== Records for the exercise ==
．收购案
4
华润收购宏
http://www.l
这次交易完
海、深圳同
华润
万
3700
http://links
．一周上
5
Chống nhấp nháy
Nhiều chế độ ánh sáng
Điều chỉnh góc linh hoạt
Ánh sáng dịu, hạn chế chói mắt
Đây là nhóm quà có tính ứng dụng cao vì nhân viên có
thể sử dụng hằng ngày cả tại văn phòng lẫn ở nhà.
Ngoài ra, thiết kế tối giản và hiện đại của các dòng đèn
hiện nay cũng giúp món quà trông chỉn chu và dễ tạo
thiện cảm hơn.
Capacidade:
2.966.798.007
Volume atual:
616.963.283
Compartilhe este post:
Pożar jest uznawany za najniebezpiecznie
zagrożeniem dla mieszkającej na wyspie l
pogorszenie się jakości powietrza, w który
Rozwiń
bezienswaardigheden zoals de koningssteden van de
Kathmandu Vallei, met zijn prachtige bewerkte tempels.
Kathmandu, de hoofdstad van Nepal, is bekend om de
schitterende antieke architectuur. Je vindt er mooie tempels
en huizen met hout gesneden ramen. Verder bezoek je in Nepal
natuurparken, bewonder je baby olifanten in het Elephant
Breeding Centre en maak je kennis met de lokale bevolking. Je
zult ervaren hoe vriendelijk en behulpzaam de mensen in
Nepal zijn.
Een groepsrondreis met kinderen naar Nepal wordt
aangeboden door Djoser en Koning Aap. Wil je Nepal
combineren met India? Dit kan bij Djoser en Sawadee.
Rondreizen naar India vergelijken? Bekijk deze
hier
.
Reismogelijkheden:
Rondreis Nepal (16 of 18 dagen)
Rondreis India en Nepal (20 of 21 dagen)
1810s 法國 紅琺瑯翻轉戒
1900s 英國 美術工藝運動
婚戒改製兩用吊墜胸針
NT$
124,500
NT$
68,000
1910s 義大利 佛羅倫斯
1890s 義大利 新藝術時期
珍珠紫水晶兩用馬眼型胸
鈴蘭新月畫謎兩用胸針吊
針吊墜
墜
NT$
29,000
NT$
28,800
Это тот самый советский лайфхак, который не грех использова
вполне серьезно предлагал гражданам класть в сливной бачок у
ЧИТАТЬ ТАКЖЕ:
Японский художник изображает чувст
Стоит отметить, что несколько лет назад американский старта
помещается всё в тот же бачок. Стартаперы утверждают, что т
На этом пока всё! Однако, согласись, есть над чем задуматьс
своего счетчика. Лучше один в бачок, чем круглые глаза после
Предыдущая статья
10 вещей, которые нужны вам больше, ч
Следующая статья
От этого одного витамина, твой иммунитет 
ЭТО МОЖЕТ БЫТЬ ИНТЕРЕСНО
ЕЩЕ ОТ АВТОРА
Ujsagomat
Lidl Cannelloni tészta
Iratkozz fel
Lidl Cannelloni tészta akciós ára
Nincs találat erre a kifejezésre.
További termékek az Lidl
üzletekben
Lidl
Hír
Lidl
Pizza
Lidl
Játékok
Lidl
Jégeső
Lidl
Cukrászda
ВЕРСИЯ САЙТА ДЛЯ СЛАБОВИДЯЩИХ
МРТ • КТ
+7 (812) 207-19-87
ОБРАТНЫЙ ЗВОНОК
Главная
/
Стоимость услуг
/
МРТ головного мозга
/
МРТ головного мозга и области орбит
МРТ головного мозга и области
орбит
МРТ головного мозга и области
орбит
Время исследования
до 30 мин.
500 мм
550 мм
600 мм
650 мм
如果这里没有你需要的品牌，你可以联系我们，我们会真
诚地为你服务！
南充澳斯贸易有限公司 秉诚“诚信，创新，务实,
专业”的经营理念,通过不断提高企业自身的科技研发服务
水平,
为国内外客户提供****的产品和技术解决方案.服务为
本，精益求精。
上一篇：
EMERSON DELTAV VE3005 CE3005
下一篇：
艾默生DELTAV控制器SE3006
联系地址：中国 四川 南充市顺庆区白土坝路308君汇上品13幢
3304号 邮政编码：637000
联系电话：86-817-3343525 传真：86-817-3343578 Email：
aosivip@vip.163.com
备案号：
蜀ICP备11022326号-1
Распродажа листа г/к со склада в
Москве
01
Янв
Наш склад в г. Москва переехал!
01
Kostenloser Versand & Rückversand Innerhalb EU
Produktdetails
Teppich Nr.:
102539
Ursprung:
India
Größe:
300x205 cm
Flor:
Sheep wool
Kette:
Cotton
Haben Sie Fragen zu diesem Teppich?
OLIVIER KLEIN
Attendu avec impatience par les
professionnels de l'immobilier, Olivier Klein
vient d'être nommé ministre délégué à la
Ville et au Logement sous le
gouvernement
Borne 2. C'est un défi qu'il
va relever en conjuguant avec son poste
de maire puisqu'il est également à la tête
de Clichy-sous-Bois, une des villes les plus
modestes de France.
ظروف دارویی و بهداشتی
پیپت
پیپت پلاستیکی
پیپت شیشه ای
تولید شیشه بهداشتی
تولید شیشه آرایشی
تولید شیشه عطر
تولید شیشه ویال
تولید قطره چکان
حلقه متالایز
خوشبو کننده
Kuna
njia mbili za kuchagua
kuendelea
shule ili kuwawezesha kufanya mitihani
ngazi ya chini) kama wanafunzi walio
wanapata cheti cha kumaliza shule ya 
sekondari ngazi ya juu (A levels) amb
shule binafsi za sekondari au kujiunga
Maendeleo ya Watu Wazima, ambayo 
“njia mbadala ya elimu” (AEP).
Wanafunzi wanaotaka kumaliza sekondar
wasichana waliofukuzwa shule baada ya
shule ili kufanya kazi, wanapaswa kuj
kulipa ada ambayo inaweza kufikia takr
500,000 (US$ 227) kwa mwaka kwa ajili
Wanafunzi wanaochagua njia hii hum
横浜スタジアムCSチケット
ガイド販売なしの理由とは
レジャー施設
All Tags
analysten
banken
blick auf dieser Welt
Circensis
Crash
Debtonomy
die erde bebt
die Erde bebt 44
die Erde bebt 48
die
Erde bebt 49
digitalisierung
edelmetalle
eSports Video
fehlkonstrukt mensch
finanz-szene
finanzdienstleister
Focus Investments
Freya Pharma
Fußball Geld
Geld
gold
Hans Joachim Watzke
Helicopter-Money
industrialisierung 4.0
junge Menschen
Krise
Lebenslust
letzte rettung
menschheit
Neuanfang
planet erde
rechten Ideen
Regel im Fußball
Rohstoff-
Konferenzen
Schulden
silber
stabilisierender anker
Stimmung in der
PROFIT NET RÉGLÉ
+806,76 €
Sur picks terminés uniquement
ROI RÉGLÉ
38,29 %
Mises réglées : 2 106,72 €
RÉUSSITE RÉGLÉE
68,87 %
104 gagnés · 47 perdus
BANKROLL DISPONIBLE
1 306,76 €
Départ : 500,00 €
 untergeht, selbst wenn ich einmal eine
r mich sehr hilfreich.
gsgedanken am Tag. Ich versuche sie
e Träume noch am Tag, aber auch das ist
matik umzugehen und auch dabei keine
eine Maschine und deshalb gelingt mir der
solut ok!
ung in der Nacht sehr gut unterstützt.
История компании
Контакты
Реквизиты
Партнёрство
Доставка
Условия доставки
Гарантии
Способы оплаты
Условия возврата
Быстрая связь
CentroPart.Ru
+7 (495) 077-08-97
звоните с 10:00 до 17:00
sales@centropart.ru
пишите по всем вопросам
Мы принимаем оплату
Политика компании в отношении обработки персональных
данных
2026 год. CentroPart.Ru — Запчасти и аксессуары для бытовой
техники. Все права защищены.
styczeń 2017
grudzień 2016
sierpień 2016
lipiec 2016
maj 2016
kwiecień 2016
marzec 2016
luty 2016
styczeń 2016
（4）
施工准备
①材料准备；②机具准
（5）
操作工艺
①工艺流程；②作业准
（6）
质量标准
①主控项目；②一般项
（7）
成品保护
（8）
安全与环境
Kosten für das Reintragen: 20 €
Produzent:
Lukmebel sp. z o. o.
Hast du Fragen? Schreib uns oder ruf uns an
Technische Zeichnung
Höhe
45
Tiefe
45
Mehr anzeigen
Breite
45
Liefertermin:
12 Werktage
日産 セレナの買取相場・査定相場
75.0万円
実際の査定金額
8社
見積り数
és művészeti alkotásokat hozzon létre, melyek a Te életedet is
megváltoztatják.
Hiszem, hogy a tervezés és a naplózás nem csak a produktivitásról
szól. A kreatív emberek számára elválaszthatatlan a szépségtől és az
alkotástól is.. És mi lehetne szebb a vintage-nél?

== What you have to do ==
All that is needed is the number of lines in the listing holding the word "sous".

== Your response ==
2